▶ TEXT SHOWN
:::
Defund? Or Delay? That is the Obamacare question
Kimberley Strassel of the Wall Street Journal reports on a growing movement of anti-Obamacare activists to get the GOP to force a one year delay in Obamacare implementation rather than attempting to shut down the goverrnment - which won't work to defund the law anyway and could have political consequences.
A swelling coalition of conservative activists-card-carrying members of the "repeal ObamaCare" campaign-are lighting up the movement with a different approach. The plan aims to leverage public support, play on Democrat weaknesses, and, most notably, sidestep a shutdown fight that would damage the GOP even as it failed to kill the law. Meet the "Delay coalition."
The rallying cry of the Defunders is that this moment is the GOP's "last chance" to put the brakes on ObamaCare. Yet by that very logic, the GOP strategy had better offer a chance at success. Shutdown doesn't. Mr. Obama and Senate Democrats will never agree to tank their signature achievement. The White House is salivating over the chance to pin a shutdown on Republicans, since honest polls show the public is opposed to shutting down government over ObamaCare. Even the Defund ringleaders admit-at least in private-that this fight isn't going to end with a defunded law.
The Delay strategy is at least aimed at an achievable goal. Its outlines are contained in a letter engineered by Heather Higgins, CEO of Independent Women's Voice. The letter was crafted with the aid of influential repeal activists--Phil Kerpen at American Commitment, Grover Norquist and Ryan Ellis at Americans for Tax Reform, the Galen Institute's Grace-Marie Turner, Jim Capretta, Ken Hoagland, Avik Roy, the list rolls on--and now has more than 40 signatures. The letter calls on congressional Republican leaders to use one of this fall's legislative fights to impose a one-year delay of ObamaCare's individual mandate, exchange subsidies and taxes.
The political calculus is that delay, unlike defund, pushes Democrats to do something that many are already inclined to do. The president himself has endorsed delay for key parts of the bill--the employer mandate, out-of-pocket-caps, income verification requirements. Unions, the bedrock of the liberal base, are demanding wholesale changes in the law. Vulnerable Senate Democrats know the ObamaCare exchanges are a pending disaster, and they are terrified of political fallout. Twenty-two House Democrats in July voted with Republicans to delay the individual mandate.
An ObamaCare delay, the coalition argues, is also in line with public opinion. Whereas shutdown would prove a complex and messy PR job, the public is already highly educated on the big ObamaCare issues. A majority opposes provisions like the individual mandate, and is worried by the exchanges. The president's own delays have handed Republicans powerful messaging tools. They can enlist the public to pressure Democrats to grant individuals the same mandate reprieve Mr. Obama has gifted to business, and to delay exchanges that lack the verification and security procedures necessary to protect taxpayers and confidential information.
:::
▶ INFORMATION SUPPLIED
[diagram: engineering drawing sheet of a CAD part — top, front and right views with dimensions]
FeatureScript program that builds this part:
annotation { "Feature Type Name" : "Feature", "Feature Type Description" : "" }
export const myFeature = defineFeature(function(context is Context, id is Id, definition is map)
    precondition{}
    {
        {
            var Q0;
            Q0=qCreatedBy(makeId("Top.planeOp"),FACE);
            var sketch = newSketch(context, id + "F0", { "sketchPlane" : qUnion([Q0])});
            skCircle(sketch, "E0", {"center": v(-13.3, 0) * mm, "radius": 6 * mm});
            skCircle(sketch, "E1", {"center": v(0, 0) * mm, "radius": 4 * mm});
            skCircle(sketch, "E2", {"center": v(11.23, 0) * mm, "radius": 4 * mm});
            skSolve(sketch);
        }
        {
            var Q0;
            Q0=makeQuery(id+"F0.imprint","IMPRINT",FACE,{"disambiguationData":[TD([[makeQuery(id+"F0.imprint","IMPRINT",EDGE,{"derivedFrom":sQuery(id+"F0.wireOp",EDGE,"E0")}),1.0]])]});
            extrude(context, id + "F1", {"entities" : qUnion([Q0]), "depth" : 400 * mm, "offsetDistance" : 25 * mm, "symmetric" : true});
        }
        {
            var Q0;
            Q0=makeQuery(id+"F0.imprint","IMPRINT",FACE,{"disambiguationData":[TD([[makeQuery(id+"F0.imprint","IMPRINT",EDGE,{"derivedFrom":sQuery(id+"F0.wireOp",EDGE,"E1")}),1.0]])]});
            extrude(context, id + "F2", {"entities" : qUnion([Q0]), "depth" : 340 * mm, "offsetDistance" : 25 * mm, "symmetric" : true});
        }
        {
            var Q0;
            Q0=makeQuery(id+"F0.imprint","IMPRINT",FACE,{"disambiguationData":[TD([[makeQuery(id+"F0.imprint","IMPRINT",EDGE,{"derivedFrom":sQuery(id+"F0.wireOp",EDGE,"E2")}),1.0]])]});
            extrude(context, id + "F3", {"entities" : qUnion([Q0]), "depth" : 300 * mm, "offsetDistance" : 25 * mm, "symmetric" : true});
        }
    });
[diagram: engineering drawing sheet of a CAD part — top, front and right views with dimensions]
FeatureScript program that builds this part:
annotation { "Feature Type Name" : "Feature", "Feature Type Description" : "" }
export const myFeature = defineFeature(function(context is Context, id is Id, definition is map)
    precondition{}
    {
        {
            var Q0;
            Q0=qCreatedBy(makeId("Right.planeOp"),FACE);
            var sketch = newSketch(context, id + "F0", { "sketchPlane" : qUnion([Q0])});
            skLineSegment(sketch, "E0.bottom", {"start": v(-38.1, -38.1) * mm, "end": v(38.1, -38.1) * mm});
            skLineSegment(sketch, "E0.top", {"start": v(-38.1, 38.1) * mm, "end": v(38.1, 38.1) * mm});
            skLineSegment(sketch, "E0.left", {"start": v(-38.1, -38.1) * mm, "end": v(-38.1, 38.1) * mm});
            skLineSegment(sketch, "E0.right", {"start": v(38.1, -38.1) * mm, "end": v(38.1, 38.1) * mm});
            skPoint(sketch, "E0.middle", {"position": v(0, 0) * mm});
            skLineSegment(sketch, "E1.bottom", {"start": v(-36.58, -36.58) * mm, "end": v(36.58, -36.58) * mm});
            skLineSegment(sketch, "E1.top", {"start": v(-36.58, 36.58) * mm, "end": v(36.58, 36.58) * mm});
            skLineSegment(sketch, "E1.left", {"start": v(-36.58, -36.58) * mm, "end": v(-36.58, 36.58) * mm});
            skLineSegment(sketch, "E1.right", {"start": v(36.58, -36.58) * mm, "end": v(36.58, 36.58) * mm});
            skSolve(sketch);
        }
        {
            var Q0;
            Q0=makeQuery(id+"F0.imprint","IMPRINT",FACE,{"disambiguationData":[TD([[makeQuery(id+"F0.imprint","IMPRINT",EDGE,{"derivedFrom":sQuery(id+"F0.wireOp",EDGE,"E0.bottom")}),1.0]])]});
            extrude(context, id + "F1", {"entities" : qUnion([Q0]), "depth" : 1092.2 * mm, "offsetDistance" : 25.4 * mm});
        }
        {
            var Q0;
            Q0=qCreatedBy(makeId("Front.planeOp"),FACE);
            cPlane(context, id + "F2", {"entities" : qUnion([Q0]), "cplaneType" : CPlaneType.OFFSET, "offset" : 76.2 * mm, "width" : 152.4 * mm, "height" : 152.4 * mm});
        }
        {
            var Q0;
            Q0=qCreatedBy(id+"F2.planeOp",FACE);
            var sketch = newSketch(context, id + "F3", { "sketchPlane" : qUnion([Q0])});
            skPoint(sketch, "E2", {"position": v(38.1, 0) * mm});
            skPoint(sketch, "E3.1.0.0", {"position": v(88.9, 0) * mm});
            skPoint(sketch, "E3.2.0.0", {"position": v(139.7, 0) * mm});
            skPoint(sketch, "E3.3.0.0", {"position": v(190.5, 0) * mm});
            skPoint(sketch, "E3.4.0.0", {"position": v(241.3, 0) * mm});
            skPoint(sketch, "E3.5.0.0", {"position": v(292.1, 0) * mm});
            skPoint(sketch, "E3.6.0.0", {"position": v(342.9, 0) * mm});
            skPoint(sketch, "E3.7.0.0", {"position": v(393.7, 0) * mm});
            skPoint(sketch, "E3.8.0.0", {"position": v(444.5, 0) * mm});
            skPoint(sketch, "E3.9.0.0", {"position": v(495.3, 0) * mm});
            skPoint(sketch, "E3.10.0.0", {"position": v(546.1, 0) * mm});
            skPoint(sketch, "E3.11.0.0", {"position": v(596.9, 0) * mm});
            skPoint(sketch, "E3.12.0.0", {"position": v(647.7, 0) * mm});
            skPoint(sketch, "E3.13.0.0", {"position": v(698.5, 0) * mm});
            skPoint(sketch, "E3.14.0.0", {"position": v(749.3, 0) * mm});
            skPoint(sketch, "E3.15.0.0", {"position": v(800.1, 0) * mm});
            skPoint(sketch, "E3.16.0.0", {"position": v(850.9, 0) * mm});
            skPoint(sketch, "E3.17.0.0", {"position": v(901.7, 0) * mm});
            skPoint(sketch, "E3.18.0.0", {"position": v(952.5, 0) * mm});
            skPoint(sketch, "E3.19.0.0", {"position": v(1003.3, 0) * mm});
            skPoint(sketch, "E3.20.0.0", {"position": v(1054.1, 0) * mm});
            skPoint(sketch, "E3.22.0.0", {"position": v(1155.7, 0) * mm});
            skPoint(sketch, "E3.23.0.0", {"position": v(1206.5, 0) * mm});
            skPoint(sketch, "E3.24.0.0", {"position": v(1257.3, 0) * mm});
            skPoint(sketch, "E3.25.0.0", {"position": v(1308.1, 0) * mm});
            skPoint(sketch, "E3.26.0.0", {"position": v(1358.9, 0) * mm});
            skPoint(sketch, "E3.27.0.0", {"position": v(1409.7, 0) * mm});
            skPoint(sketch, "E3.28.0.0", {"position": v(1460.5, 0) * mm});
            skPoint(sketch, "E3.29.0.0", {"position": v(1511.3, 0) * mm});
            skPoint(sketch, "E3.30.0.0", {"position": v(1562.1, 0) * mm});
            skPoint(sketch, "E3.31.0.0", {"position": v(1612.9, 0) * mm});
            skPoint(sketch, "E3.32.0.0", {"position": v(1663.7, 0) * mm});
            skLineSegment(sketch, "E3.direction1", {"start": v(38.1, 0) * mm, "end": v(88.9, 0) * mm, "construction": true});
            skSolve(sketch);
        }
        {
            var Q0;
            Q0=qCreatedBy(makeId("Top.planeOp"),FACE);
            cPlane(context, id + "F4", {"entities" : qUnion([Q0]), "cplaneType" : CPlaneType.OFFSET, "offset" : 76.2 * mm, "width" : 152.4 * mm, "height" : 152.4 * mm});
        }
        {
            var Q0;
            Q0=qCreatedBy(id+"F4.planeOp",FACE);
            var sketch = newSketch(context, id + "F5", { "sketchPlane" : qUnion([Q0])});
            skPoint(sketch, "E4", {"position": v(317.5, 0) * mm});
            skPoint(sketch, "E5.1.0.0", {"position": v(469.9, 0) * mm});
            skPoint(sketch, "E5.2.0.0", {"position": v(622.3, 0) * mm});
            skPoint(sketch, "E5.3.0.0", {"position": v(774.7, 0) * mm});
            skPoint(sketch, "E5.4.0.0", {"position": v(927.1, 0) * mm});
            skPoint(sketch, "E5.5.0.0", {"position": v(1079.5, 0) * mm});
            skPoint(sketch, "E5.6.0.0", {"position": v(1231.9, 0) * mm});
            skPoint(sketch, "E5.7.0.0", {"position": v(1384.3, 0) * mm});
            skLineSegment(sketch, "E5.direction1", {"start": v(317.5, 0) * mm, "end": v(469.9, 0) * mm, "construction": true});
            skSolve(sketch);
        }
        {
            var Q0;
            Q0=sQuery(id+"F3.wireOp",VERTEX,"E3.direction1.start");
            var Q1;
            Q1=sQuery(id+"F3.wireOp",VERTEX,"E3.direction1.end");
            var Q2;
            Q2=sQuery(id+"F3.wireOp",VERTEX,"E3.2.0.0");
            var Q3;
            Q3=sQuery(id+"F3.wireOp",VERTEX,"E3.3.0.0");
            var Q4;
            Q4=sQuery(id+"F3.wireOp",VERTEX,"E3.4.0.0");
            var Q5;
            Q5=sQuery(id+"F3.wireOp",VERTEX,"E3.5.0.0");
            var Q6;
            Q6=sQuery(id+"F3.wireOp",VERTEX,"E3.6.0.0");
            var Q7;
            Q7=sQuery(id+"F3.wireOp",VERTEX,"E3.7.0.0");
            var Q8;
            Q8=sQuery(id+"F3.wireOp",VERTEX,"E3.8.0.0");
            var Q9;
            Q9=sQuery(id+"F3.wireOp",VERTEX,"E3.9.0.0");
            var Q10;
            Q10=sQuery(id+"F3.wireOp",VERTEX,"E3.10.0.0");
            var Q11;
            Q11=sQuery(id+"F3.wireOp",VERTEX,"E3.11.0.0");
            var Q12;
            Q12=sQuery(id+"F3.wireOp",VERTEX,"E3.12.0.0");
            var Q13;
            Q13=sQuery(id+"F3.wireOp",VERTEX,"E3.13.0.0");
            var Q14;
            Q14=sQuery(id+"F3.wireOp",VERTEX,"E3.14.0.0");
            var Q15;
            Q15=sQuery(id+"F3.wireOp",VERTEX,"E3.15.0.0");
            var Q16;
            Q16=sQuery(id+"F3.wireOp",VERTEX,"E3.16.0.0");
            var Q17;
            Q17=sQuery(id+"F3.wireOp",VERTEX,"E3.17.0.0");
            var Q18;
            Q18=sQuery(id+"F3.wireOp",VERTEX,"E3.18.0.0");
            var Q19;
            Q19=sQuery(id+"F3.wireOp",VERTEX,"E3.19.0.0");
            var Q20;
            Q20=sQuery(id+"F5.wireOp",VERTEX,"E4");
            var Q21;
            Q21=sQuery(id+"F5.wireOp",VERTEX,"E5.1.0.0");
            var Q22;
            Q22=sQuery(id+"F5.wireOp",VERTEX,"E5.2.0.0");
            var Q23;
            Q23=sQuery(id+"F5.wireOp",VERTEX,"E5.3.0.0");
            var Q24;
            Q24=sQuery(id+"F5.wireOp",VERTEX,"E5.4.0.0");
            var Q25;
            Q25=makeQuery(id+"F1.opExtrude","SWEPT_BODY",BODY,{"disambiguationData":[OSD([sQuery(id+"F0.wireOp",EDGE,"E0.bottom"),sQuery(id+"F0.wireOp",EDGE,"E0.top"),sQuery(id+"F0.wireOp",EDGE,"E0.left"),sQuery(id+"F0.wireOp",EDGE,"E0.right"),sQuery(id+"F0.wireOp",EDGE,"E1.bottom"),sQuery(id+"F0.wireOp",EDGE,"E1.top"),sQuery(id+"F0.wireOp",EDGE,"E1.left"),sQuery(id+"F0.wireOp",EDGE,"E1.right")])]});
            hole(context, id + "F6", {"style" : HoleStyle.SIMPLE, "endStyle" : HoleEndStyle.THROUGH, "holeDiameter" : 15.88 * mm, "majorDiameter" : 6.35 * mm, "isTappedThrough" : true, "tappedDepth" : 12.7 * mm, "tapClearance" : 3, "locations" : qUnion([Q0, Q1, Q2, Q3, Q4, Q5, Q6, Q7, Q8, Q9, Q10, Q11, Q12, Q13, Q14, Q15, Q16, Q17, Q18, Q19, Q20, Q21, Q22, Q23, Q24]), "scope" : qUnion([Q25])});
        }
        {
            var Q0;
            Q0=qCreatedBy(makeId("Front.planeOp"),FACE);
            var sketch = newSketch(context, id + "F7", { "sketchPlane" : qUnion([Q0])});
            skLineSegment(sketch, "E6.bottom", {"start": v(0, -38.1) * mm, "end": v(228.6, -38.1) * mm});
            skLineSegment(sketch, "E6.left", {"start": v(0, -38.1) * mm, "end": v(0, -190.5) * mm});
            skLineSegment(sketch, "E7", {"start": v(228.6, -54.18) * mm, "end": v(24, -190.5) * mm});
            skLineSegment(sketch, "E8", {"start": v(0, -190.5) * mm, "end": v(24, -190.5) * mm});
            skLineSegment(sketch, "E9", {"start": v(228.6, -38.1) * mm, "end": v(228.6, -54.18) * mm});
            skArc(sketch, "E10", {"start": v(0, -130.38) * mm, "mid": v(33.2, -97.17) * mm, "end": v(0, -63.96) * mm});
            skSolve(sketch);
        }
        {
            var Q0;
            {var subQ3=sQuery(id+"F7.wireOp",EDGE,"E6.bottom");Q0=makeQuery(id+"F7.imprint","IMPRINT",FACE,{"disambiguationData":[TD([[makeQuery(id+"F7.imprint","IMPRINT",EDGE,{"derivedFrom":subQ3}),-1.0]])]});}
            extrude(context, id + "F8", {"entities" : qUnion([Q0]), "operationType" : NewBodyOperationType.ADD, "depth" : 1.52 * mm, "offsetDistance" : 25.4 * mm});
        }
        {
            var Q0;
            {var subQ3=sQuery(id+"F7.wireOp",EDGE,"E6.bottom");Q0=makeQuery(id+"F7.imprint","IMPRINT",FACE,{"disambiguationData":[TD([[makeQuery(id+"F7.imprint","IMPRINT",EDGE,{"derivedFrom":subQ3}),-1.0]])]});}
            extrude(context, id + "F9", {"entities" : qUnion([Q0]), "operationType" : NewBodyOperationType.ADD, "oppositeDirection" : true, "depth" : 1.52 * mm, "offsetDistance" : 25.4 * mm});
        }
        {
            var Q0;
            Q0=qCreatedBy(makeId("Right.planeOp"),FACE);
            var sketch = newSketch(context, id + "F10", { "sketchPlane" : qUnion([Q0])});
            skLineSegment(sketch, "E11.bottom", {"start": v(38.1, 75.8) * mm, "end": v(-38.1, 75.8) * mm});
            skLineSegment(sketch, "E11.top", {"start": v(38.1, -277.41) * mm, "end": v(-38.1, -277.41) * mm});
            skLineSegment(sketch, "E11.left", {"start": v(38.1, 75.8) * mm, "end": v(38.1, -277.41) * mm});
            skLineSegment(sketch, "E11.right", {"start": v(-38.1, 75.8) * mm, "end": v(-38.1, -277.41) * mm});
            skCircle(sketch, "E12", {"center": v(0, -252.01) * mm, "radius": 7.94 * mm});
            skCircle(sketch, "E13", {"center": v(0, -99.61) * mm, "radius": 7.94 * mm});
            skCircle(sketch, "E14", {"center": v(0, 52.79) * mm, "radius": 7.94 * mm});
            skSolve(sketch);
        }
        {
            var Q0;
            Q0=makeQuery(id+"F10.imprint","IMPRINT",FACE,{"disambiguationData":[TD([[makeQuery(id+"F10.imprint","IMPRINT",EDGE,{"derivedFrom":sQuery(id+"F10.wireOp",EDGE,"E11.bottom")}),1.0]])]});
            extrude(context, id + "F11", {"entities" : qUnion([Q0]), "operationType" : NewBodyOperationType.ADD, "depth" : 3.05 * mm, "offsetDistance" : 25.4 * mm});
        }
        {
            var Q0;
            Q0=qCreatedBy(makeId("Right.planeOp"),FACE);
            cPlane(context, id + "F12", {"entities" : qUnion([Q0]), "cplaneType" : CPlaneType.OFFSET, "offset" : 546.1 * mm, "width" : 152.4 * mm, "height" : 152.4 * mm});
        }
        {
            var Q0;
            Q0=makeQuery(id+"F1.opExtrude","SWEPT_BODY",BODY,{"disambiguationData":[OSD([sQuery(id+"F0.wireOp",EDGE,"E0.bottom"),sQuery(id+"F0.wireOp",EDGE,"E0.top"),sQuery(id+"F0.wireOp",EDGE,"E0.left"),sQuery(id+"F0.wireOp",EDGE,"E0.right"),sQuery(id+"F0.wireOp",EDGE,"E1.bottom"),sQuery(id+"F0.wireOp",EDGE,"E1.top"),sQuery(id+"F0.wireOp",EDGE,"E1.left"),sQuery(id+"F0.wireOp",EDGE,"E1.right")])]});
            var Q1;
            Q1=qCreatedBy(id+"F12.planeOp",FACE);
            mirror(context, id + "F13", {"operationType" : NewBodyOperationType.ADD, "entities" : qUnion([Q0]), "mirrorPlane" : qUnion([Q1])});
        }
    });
:::
▶ REQUIRED ACTION A
In the text on the Obamacare question, how many House Democrats voted with Republicans in July to delay the individual mandate?
▶ REQUIRED ACTION B
Copy the part of the Obamacare text between "An ObamaCare delay, the" and "and confidential information.", inclusive, and put "marketplaces" wherever "exchanges" appears.

▶ EXERCISE OUTPUT A
Twenty-two

▶ EXERCISE OUTPUT B
An ObamaCare delay, the coalition argues, is also in line with public opinion. Whereas shutdown would prove a complex and messy PR job, the public is already highly educated on the big ObamaCare issues. A majority opposes provisions like the individual mandate, and is worried by the marketplaces. The president's own delays have handed Republicans powerful messaging tools. They can enlist the public to pressure Democrats to grant individuals the same mandate reprieve Mr. Obama has gifted to business, and to delay marketplaces that lack the verification and security procedures necessary to protect taxpayers and confidential information.